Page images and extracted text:
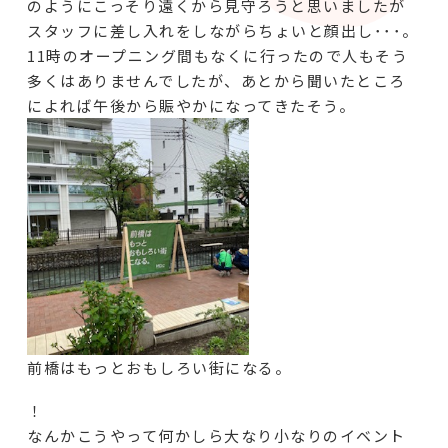
のようにこっそり遠くから見守ろうと思いましたが
スタッフに差し入れをしながらちょいと顔出し･･･。
11時のオープニング間もなくに行ったので人もそう
多くはありませんでしたが、あとから聞いたところ
によれば午後から賑やかになってきたそう。
前橋はもっとおもしろい街になる。
！
なんかこうやって何かしら大なり小なりのイベント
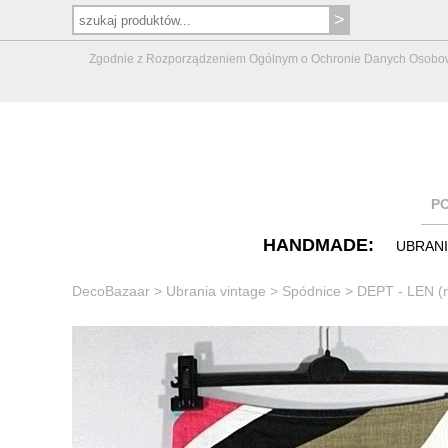
Zgodnie z Rozporządzeniem Ogólnym o Ochronie Danych Osobowych 
P
HANDMADE:
UBRAN
DecoBazaar
>
Ubrania vintage
>
Spódnice
>
DEPT - LEN (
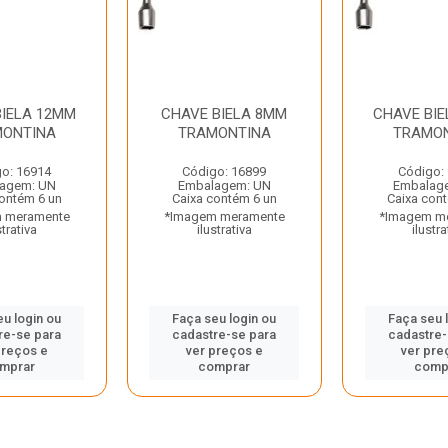
BIELA 12MM
CHAVE BIELA 8MM
CHAVE BI
ONTINA
TRAMONTINA
TRAMO
o: 16914
Código: 16899
Código:
agem: UN
Embalagem: UN
Embalag
contém 6 un
Caixa contém 6 un
Caixa con
 meramente
*Imagem meramente
*Imagem m
strativa
ilustrativa
ilustra
eu login ou
Faça seu login ou
Faça seu 
re-se para
cadastre-se para
cadastre-
preços e
ver preços e
ver pre
mprar
comprar
comp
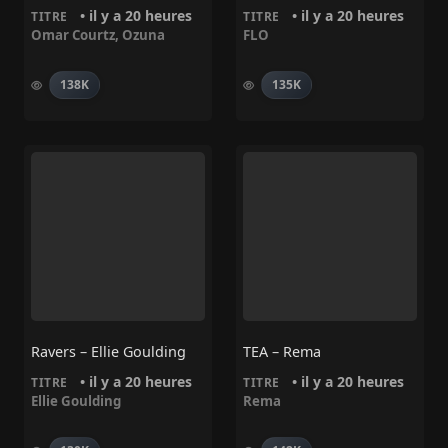
• il y a 20 heures
• il y a 20 heures
TITRE
TITRE
Omar Courtz
,
Ozuna
FLO
138K
135K
Ravers – Ellie Goulding
TEA – Rema
• il y a 20 heures
• il y a 20 heures
TITRE
TITRE
Ellie Goulding
Rema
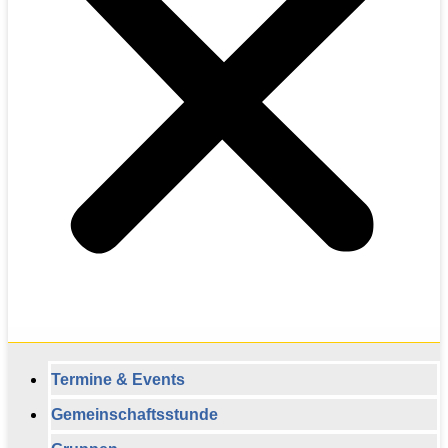
Termine & Events
Gemeinschaftsstunde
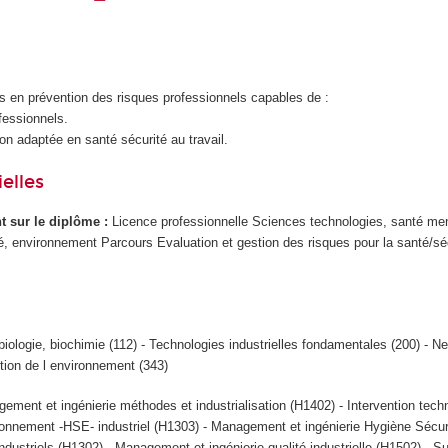
s en prévention des risques professionnels capables de :
fessionnels.
on adaptée en santé sécurité au travail.
elles
ant sur le diplôme :
Licence professionnelle Sciences technologies, santé men
é, environnement Parcours Evaluation et gestion des risques pour la santé/sé
biologie, biochimie (112) - Technologies industrielles fondamentales (200) - N
tion de l environnement (343)
ement et ingénierie méthodes et industrialisation (H1402) - Intervention tech
onnement -HSE- industriel (H1303) - Management et ingénierie Hygiène Sécur
ustriels (H1302) - Management et ingénierie qualité industrielle (H1502) - S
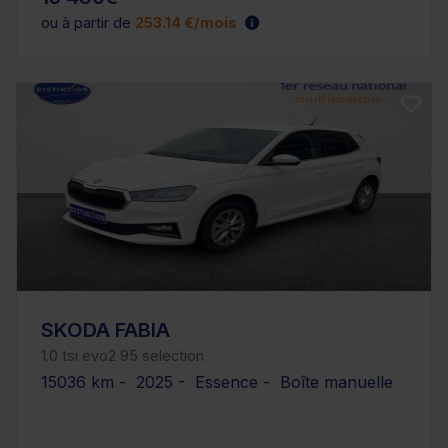
ou à partir de
253.14 €/mois
SKODA FABIA
1.0 tsi evo2 95 selection
15036 km - 2025 - Essence - Boîte manuelle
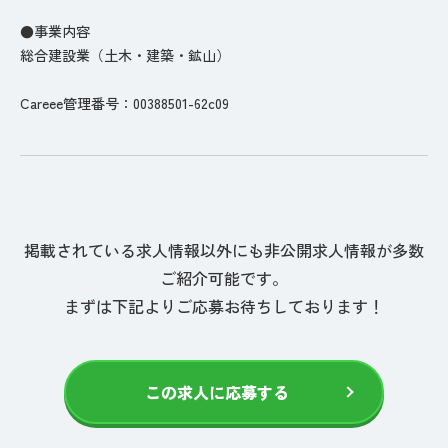
●事業内容
総合建設業（土木・建築・鉱山）
Careee管理番号：00388501-62c09
掲載されている求人情報以外にも非公開求人情報が多数
ご紹介可能です。
まずは下記よりご応募お待ちしております！
この求人に応募する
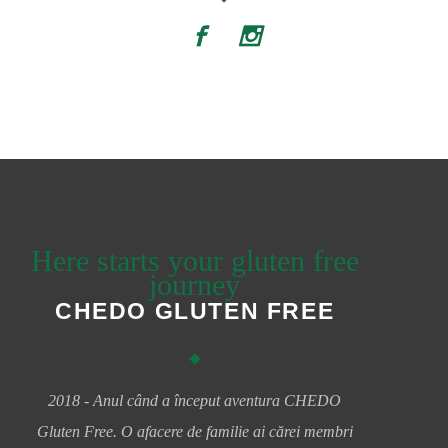
Here starts your gluten free
journey
CHEDO GLUTEN FREE
2018 - Anul când a început aventura CHEDO
Gluten Free. O afacere de familie ai cărei membri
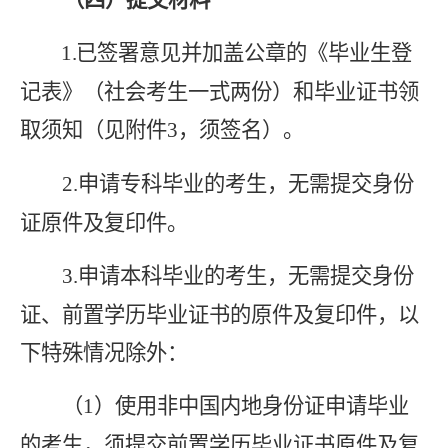
（四）提交材料
1.
已签署意见并加盖公章的
《毕业生登
记表》
（
社会考生一式两份
）
和毕业证书领
取须知（见附件
3
，
须签名）。
2.
申请专科毕业的考生，无需提交身份
证原件及复印件。
3.
申请本科毕业的考生，无需提交身份
证、前置学历毕业证书的原件及复印件，以
下特殊情况除外：
（
1
）
使用非中国内地身份证申请毕业
的考生，须提交前置学历毕业证书原件及复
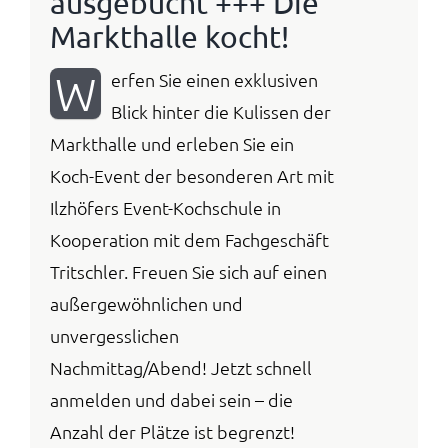
ausgebucht +++ Die
Markthalle kocht!
Anmelden / Registrieren
W
erfen Sie einen exklusiven
Blick hinter die Kulissen der
Markthalle und erleben Sie ein
Koch-Event der besonderen Art mit
Ilzhöfers Event-Kochschule in
Kooperation mit dem Fachgeschäft
Tritschler. Freuen Sie sich auf einen
außergewöhnlichen und
unvergesslichen
Nachmittag/Abend! Jetzt schnell
anmelden und dabei sein – die
Anzahl der Plätze ist begrenzt!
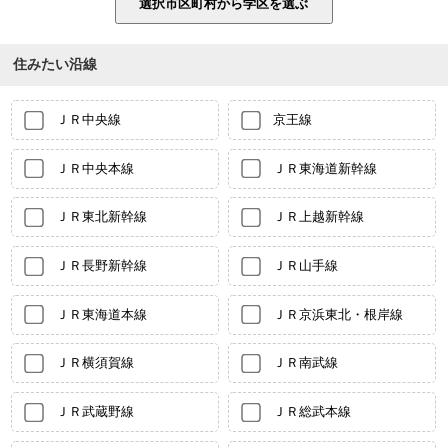
住みたい沿線
ＪＲ中央線
京王線
ＪＲ中央本線
ＪＲ東海道新幹線
ＪＲ東北新幹線
ＪＲ上越新幹線
ＪＲ長野新幹線
ＪＲ山手線
ＪＲ東海道本線
ＪＲ京浜東北・根岸線
ＪＲ横須賀線
ＪＲ南武線
ＪＲ武蔵野線
ＪＲ総武本線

PROBLEM TO SOLVE: Rewrite the extracted text of every record, replacing each "TITRE" with "TRACK" and keeping everything else the same. Don't include the pictures in your answer.

WRITTEN ANSWER:
のようにこっそり遠くから見守ろうと思いましたが
スタッフに差し入れをしながらちょいと顔出し･･･。
11時のオープニング間もなくに行ったので人もそう
多くはありませんでしたが、あとから聞いたところ
によれば午後から賑やかになってきたそう。
前橋はもっとおもしろい街になる。
！
なんかこうやって何かしら大なり小なりのイベント
Zgodnie z Rozporządzeniem Ogólnym o Ochronie Danych Osobowych 
P
HANDMADE:
UBRAN
DecoBazaar
>
Ubrania vintage
>
Spódnice
>
DEPT - LEN (
BIELA 12MM
CHAVE BIELA 8MM
CHAVE BI
ONTINA
TRAMONTINA
TRAMO
o: 16914
Código: 16899
Código:
agem: UN
Embalagem: UN
Embalag
contém 6 un
Caixa contém 6 un
Caixa con
 meramente
*Imagem meramente
*Imagem m
strativa
ilustrativa
ilustra
eu login ou
Faça seu login ou
Faça seu 
re-se para
cadastre-se para
cadastre-
preços e
ver preços e
ver pre
mprar
comprar
comp
• il y a 20 heures
• il y a 20 heures
TRACK
TRACK
Omar Courtz
,
Ozuna
FLO
138K
135K
Ravers – Ellie Goulding
TEA – Rema
• il y a 20 heures
• il y a 20 heures
TRACK
TRACK
Ellie Goulding
Rema
Termine & Events
Gemeinschaftsstunde
s en prévention des risques professionnels capables de :
fessionnels.
on adaptée en santé sécurité au travail.
elles
ant sur le diplôme :
Licence professionnelle Sciences technologies, santé men
é, environnement Parcours Evaluation et gestion des risques pour la santé/sé
biologie, biochimie (112) - Technologies industrielles fondamentales (200) - N
tion de l environnement (343)
ement et ingénierie méthodes et industrialisation (H1402) - Intervention tech
onnement -HSE- industriel (H1303) - Management et ingénierie Hygiène Sécur
ustriels (H1302) - Management et ingénierie qualité industrielle (H1502) - S
ou à partir de
253.14 €/mois
SKODA FABIA
1.0 tsi evo2 95 selection
15036 km - 2025 - Essence - Boîte manuelle
●事業内容
総合建設業（土木・建築・鉱山）
Careee管理番号：00388501-62c09
掲載されている求人情報以外にも非公開求人情報が多数
ご紹介可能です。
まずは下記よりご応募お待ちしております！
この求人に応募する
Here starts your gluten free
journey
CHEDO GLUTEN FREE
2018 - Anul când a început aventura CHEDO
Gluten Free. O afacere de familie ai cărei membri
（四）提交材料
1.
已签署意见并加盖公章的
《毕业生登
记表》
（
社会考生一式两份
）
和毕业证书领
取须知（见附件
3
，
须签名）。
2.
申请专科毕业的考生，无需提交身份
证原件及复印件。
3.
申请本科毕业的考生，无需提交身份
证、前置学历毕业证书的原件及复印件，以
下特殊情况除外：
（
1
）
使用非中国内地身份证申请毕业
的考生，须提交前置学历毕业证书原件及复
ausgebucht +++ Die
Markthalle kocht!
Anmelden / Registrieren
W
erfen Sie einen exklusiven
Blick hinter die Kulissen der
Markthalle und erleben Sie ein
Koch-Event der besonderen Art mit
Ilzhöfers Event-Kochschule in
Kooperation mit dem Fachgeschäft
Tritschler. Freuen Sie sich auf einen
außergewöhnlichen und
unvergesslichen
Nachmittag/Abend! Jetzt schnell
anmelden und dabei sein – die
Anzahl der Plätze ist begrenzt!
住みたい沿線
ＪＲ中央線
京王線
ＪＲ中央本線
ＪＲ東海道新幹線
ＪＲ東北新幹線
ＪＲ上越新幹線
ＪＲ長野新幹線
ＪＲ山手線
ＪＲ東海道本線
ＪＲ京浜東北・根岸線
ＪＲ横須賀線
ＪＲ南武線
ＪＲ武蔵野線
ＪＲ総武本線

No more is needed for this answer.